Nadat meer kinderen met ASS gediagnosticeerd worden en diensten voor hen beschikbaar worden gesteld, is het onvermijdelijk dat veel volwassenen met ASS die als kind de diagnose en diensten misten, onder therapeutische aandacht zullen komen. Therapeuten moeten in staat zijn deze volwassenen te herkennen en er is ook behoefte aan sociale vaardigheidstraining voor volwassenen in gemeenschappen. Hoewel het efficiënter is om jonge kinderen op te sporen en te helpen sociale vaardigheden aan te leren, heeft onderzoek aangetoond dat sociale vaardigheidsgroepen over het algemeen effectief zijn in het verbeteren van vaardigheden van personen met ASS of hoog-functionerend autisme, zelfs volwassenen. Een voorbeeld hiervan is een sociale vaardigheidsgroep voor volwassenen in Minneapolis, Minnesota, gerund door een man met ASS en zijn partner.

We hebben meer groepen als deze nodig en meer erkenning van ASS door therapeuten, en door de samenleving als geheel.

American Psychiatric Association. Diagnostic and Statistical Manual of Mental Disorders, Vijfde Editie. Washington, DC: American Psychiatric Association; 2013.

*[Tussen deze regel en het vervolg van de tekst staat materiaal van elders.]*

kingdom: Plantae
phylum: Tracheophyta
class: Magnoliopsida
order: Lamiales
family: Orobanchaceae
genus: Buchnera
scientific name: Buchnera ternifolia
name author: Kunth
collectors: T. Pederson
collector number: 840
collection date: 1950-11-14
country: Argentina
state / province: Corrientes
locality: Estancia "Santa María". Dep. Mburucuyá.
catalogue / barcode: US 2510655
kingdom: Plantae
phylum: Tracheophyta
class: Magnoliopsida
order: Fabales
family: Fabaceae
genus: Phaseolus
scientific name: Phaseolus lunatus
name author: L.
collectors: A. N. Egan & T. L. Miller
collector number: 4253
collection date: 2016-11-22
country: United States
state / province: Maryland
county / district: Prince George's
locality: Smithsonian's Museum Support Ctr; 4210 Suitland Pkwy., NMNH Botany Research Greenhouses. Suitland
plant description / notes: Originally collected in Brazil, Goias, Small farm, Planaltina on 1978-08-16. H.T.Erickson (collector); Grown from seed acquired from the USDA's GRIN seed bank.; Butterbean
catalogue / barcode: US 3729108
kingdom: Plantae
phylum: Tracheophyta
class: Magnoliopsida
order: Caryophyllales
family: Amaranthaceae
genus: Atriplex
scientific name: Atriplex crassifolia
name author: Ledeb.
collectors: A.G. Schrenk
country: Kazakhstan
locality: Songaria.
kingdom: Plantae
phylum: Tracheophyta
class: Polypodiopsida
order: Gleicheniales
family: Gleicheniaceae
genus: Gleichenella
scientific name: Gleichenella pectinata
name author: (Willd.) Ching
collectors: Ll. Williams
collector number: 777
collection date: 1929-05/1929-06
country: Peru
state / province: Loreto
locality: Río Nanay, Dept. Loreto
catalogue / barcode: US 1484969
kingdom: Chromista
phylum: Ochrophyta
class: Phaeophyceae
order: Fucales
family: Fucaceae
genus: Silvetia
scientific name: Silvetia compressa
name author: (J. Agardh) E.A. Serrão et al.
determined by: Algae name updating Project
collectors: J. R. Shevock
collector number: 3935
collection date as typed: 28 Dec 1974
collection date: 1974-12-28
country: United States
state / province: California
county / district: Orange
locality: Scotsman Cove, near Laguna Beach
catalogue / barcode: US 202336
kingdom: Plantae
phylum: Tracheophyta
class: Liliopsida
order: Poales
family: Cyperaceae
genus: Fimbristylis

Lugnegård T, Unenge Hallerbäck MU, Gillberg C. Persoonlijkheidsstoornissen en autismespectrumstoornissen: wat zijn de verbanden? Comprehensive Psychiatry. 2012;53(4):333-340.

Leslie Durr, PhD, RN, PMHCNS-BC is een advanced practice psychiatrisch-geestelijk gezondheidsverpleegkundige met een privé-psychotherapiepraktijk in Charlottesville, Virginia.

De standpunten op deze blog zijn uitsluitend die van de auteur van de blogpost en weerspiegelen niet noodzakelijk de standpunten van Psych Congress Network of andere auteurs van Psych Congress Network.

Geef een antwoord

Het e-mailadres wordt niet gepubliceerd.